Yo, Ricardo Laffont, puedo dar crédito de ello. Y es que nosotros –los anticuarios–, mientras todo eso ocurre en el mundo, permanecemos sentados en nuestros sillones, como ayer y mañana. No es difícil concluir que nuestro oficio es desganado, sin emociones, y puedo asegurarlo. ¡Créanme que no hay en él nada interesante!
Los momentos de mayor trascendencia y excitación se despliegan cuando acabamos de concretar una venta trabajosa, de cobrar una interesante comisión o colocar un lote invendible. Después, nada. Solo aburrimiento coronado sin gloria.
Reconozco que la tarea permite acercarnos cada tanto a personas distinguidas –y por ende cultas–, que pueden resultar interesantes, y que ciertas adquisiciones nos permiten sentirnos como el Conde de Elgin1 posando junto al desvencijado Fidias, pero sinceramente no puedo dar testimonio de ningún colega a quien le fluya adrenalina por estar junto a un clavicordio del siglo XVIII, aunque no estuviese desafinado.
Mi hermano Jorge –cinco años menor– y yo éramos dos anticuarios forzados a continuar con la actividad familiar que aprendimos desde pequeños junto a papá.
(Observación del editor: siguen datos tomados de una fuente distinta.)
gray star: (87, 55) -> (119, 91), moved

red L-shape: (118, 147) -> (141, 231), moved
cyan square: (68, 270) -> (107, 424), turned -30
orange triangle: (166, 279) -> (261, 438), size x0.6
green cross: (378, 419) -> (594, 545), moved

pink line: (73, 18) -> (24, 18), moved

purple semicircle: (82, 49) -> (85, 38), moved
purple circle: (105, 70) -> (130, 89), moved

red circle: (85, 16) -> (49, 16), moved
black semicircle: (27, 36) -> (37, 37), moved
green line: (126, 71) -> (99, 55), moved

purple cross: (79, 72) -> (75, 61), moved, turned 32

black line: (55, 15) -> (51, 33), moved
Sus amigos solían decir que nos habían incubado dentro de un jarrón colonial, y es que nuestros primeros pasos los dimos entre enormes y antiguas vasijas de porcelana, mezcladas con delicados muebles trabajados por los mejores carpinteros del siglo XIX; aprendimos a leer nuestros manuales escolares entre polvorientas colecciones escritas en latín, y a reconocer la belleza del pasado a través de cautivantes daguerrotipos que retrataban a familias de alcurnia que podían darse el gusto de posar para sus descendientes –los mismos que apenas aquellos comenzaron a convertirse en polvo no tuvieron inconvenientes en ofrecer esas placas a buen precio–. Entrenamos nuestros oídos con discos de pasta ejecutados en antiquísimos gramófonos, y comenzamos a disfrutar del verdadero arte a través de brillantes acquafortes y estatuas de señoritas sin brazos.
Crecimos de esa manera, con la conciencia de saber cuál sería nuestro monótono destino; sin embargo ese mismo azar, si es que en verdad existe, nos relacionó con otra vida más peligrosa a partir del atardecer de aquel frío viernes de julio. Y no puedo dejar de imaginar a Zadig riendo junto a Voltaire mientras maldigo la providencia, ¡pero es que todo empezó ese viernes y no cualquier otro día!
Hace cuarenta y tres años, Ernesto Laffont, nuestro padre, tuvo el gusto de emplazar su local en la calle Defensa, en aquella zona antigua de la ciudad donde todos los anticuarios decidieron ser vecinos y vivir en armonía, aunque dicha pax romana se viera alterada cada tanto por culpa de algún pez gordo. Es bueno aclarar que no somos más que una pequeña cofradía – nuestro gremio no es tan grande– y que nos conocemos suficientemente bien para saber quién es quién, y por esa razón siempre nos conviene tener alguna carta de valor escondida.